Scientists in Italy have published a paper postulating that the only way data centres can increase in size as they will need to in the future is if they are unmanned – and driven by analytical, automated systems.

The paper Towards Operator-less Data Centers Through Data-Driven, Predictive, Proactive Autonomics outlines the work of two researchers at the Department of Computer Science in the University of Pisa, who explain why the legendarily low-staffed data centre needs to completely divest itself of human dependence:

‘For the most part, current automated data center management tools are limited to low-level infrastructure provisioning, resource allocation, scheduling or monitoring tasks with no predictive capabilities. This leaves the brunt of the problem in detecting and resolving undesired behaviors to armies of operators who continuously monitor streams of data being displayed on monitors. Even at the highly optimistic rate of 26,000 servers managed per staffer, this situation is not sustainable if data centers are ever to be scaled to extreme dimensions.’
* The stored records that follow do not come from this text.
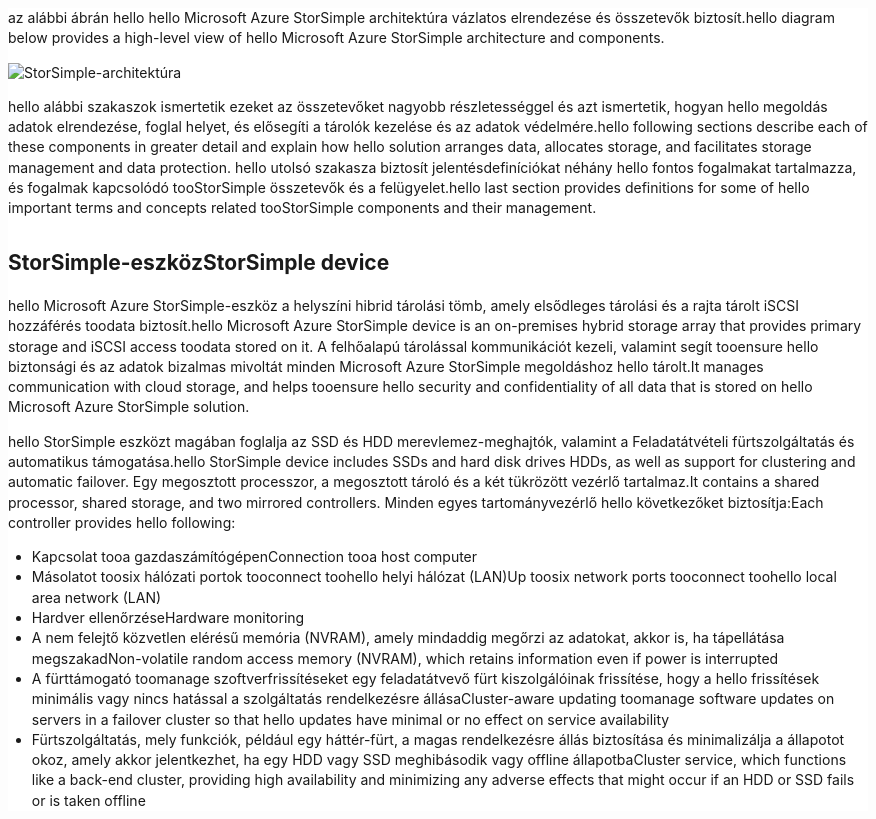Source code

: <span data-ttu-id="8ba2b-174">az alábbi ábrán hello hello Microsoft Azure StorSimple architektúra vázlatos elrendezése és összetevők biztosít.</span><span class="sxs-lookup"><span data-stu-id="8ba2b-174">hello diagram below provides a high-level view of hello Microsoft Azure StorSimple architecture and components.</span></span>

![StorSimple-architektúra](./media/storsimple-overview/overview-big-picture.png)

<span data-ttu-id="8ba2b-176">hello alábbi szakaszok ismertetik ezeket az összetevőket nagyobb részletességgel és azt ismertetik, hogyan hello megoldás adatok elrendezése, foglal helyet, és elősegíti a tárolók kezelése és az adatok védelmére.</span><span class="sxs-lookup"><span data-stu-id="8ba2b-176">hello following sections describe each of these components in greater detail and explain how hello solution arranges data, allocates storage, and facilitates storage management and data protection.</span></span> <span data-ttu-id="8ba2b-177">hello utolsó szakasza biztosít jelentésdefiníciókat néhány hello fontos fogalmakat tartalmazza, és fogalmak kapcsolódó tooStorSimple összetevők és a felügyelet.</span><span class="sxs-lookup"><span data-stu-id="8ba2b-177">hello last section provides definitions for some of hello important terms and concepts related tooStorSimple components and their management.</span></span>

## <a name="storsimple-device"></a><span data-ttu-id="8ba2b-178">StorSimple-eszköz</span><span class="sxs-lookup"><span data-stu-id="8ba2b-178">StorSimple device</span></span>
<span data-ttu-id="8ba2b-179">hello Microsoft Azure StorSimple-eszköz a helyszíni hibrid tárolási tömb, amely elsődleges tárolási és a rajta tárolt iSCSI hozzáférés toodata biztosít.</span><span class="sxs-lookup"><span data-stu-id="8ba2b-179">hello Microsoft Azure StorSimple device is an on-premises hybrid storage array that provides primary storage and iSCSI access toodata stored on it.</span></span> <span data-ttu-id="8ba2b-180">A felhőalapú tárolással kommunikációt kezeli, valamint segít tooensure hello biztonsági és az adatok bizalmas mivoltát minden Microsoft Azure StorSimple megoldáshoz hello tárolt.</span><span class="sxs-lookup"><span data-stu-id="8ba2b-180">It manages communication with cloud storage, and helps tooensure hello security and confidentiality of all data that is stored on hello Microsoft Azure StorSimple solution.</span></span>

<span data-ttu-id="8ba2b-181">hello StorSimple eszközt magában foglalja az SSD és HDD merevlemez-meghajtók, valamint a Feladatátvételi fürtszolgáltatás és automatikus támogatása.</span><span class="sxs-lookup"><span data-stu-id="8ba2b-181">hello StorSimple device includes SSDs and hard disk drives HDDs, as well as support for clustering and automatic failover.</span></span> <span data-ttu-id="8ba2b-182">Egy megosztott processzor, a megosztott tároló és a két tükrözött vezérlő tartalmaz.</span><span class="sxs-lookup"><span data-stu-id="8ba2b-182">It contains a shared processor, shared storage, and two mirrored controllers.</span></span> <span data-ttu-id="8ba2b-183">Minden egyes tartományvezérlő hello következőket biztosítja:</span><span class="sxs-lookup"><span data-stu-id="8ba2b-183">Each controller provides hello following:</span></span>

* <span data-ttu-id="8ba2b-184">Kapcsolat tooa gazdaszámítógépen</span><span class="sxs-lookup"><span data-stu-id="8ba2b-184">Connection tooa host computer</span></span>
* <span data-ttu-id="8ba2b-185">Másolatot toosix hálózati portok tooconnect toohello helyi hálózat (LAN)</span><span class="sxs-lookup"><span data-stu-id="8ba2b-185">Up toosix network ports tooconnect toohello local area network (LAN)</span></span>
* <span data-ttu-id="8ba2b-186">Hardver ellenőrzése</span><span class="sxs-lookup"><span data-stu-id="8ba2b-186">Hardware monitoring</span></span>
* <span data-ttu-id="8ba2b-187">A nem felejtő közvetlen elérésű memória (NVRAM), amely mindaddig megőrzi az adatokat, akkor is, ha tápellátása megszakad</span><span class="sxs-lookup"><span data-stu-id="8ba2b-187">Non-volatile random access memory (NVRAM), which retains information even if power is interrupted</span></span>
* <span data-ttu-id="8ba2b-188">A fürttámogató toomanage szoftverfrissítéseket egy feladatátvevő fürt kiszolgálóinak frissítése, hogy a hello frissítések minimális vagy nincs hatással a szolgáltatás rendelkezésre állása</span><span class="sxs-lookup"><span data-stu-id="8ba2b-188">Cluster-aware updating toomanage software updates on servers in a failover cluster so that hello updates have minimal or no effect on service availability</span></span>
* <span data-ttu-id="8ba2b-189">Fürtszolgáltatás, mely funkciók, például egy háttér-fürt, a magas rendelkezésre állás biztosítása és minimalizálja a állapotot okoz, amely akkor jelentkezhet, ha egy HDD vagy SSD meghibásodik vagy offline állapotba</span><span class="sxs-lookup"><span data-stu-id="8ba2b-189">Cluster service, which functions like a back-end cluster, providing high availability and minimizing any adverse effects that might occur if an HDD or SSD fails or is taken offline</span></span>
The team’s theory is that analysis of data centre logs and other event records can inform machine learning systems how to regulate and respond to system changes, and envision what they describe as ‘Autonomics 2.0’ – a data-driven, predictive and proactive holistic model which regards the data centre environment as an ecosystem, even taking into account physical and socio-political factors when forming new decisions.

The team performed an exploratory feature analysis, using the BigQuery data tool provided by the Google Cloud Platform. The challenge of analysing the logs and records in a data centre is formidable – the project required the analysis of 12 terabytes of data containing over 11 billion rows.

The machine learning model assigned to the task was an array of instances of Random Forest (RF) classifiers, which in themselves are clusters of decision trees.

‘Our results show that models with sufficient predictive powers can be built based on data found in typical logs and that they can form the basis of an effective data-driven, predictive and proactive autonomic manager.’